> [TASK REQUIREMENTS] Pick out every line in the items below that contains the word "series", treating uppercase and lowercase as different, and copy each of those lines.

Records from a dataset
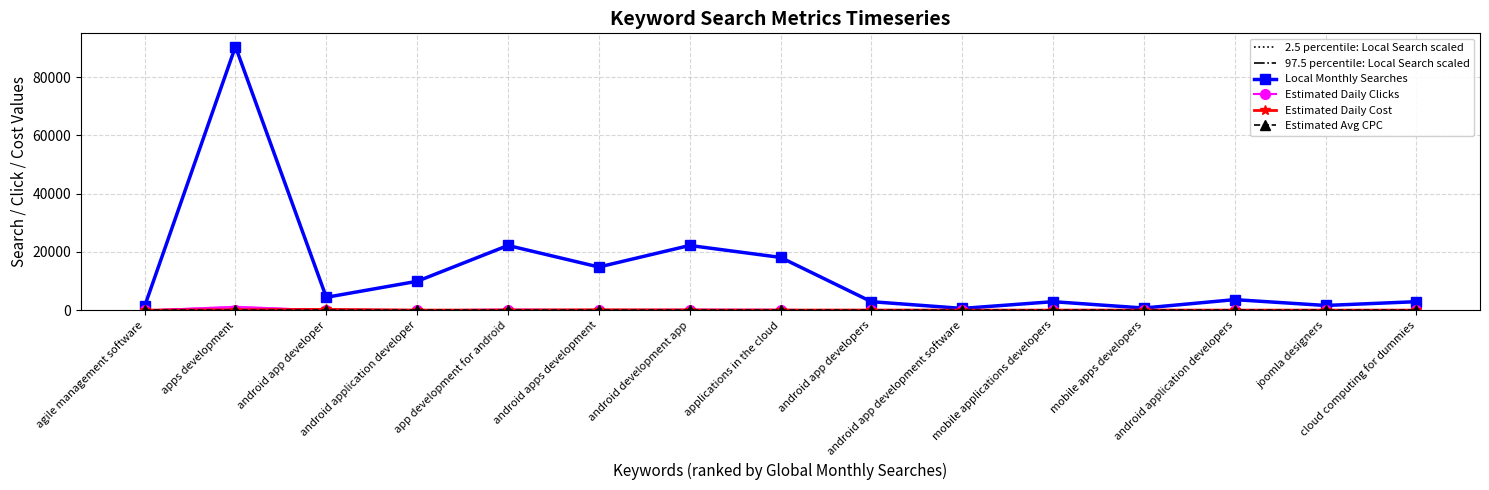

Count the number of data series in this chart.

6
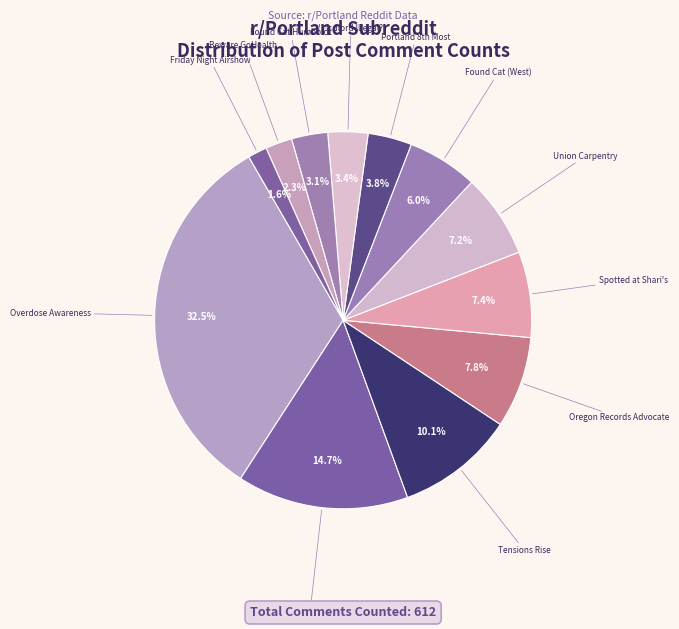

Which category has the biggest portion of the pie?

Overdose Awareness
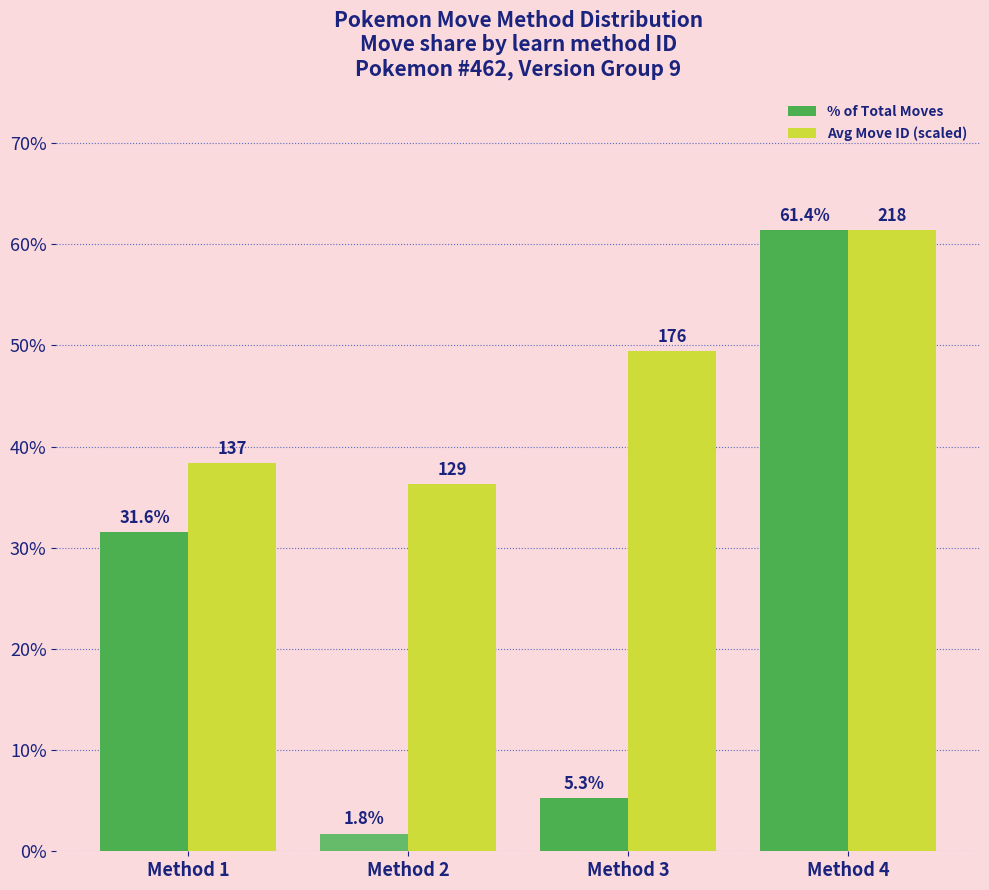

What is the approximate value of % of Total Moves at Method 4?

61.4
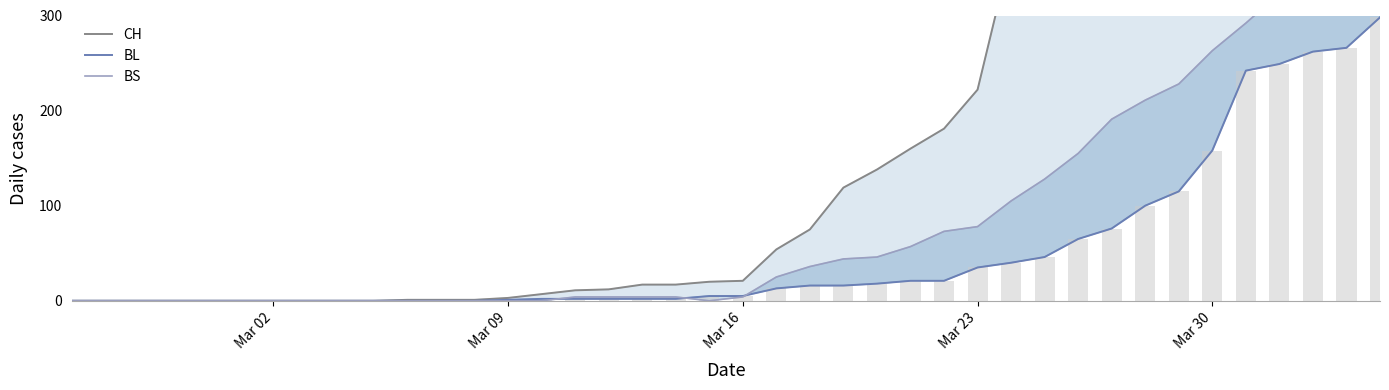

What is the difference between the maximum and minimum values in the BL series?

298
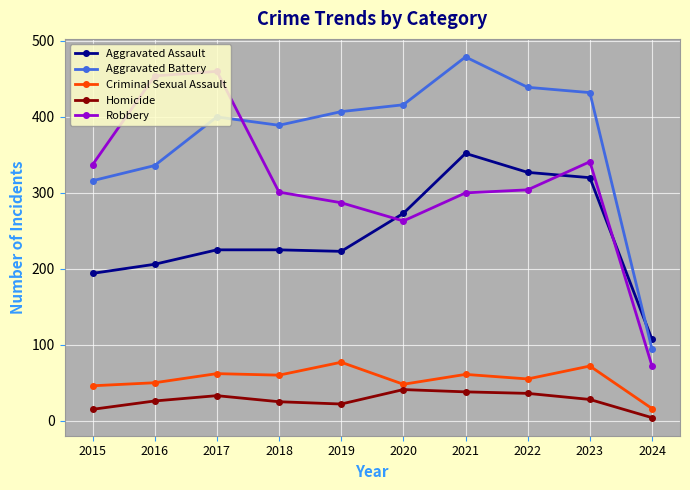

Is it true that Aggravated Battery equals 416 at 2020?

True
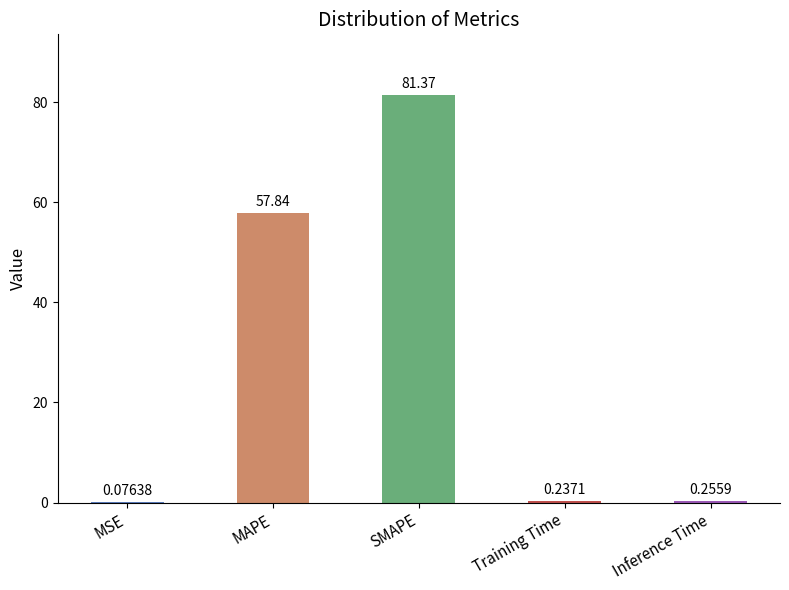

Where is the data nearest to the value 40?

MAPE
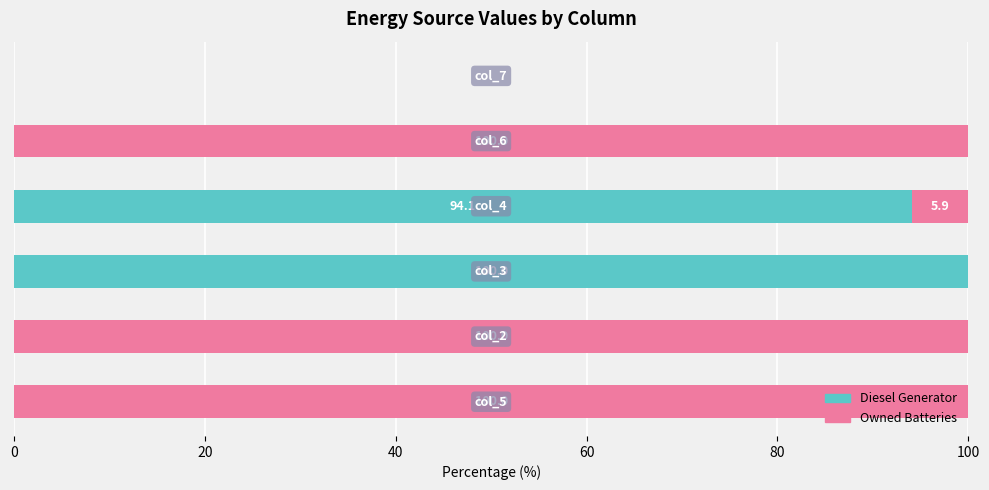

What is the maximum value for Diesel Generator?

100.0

> [RESULT FOR THIS EXERCISE]
Count the number of data series in this chart.
What is the difference between the maximum and minimum values in the BL series?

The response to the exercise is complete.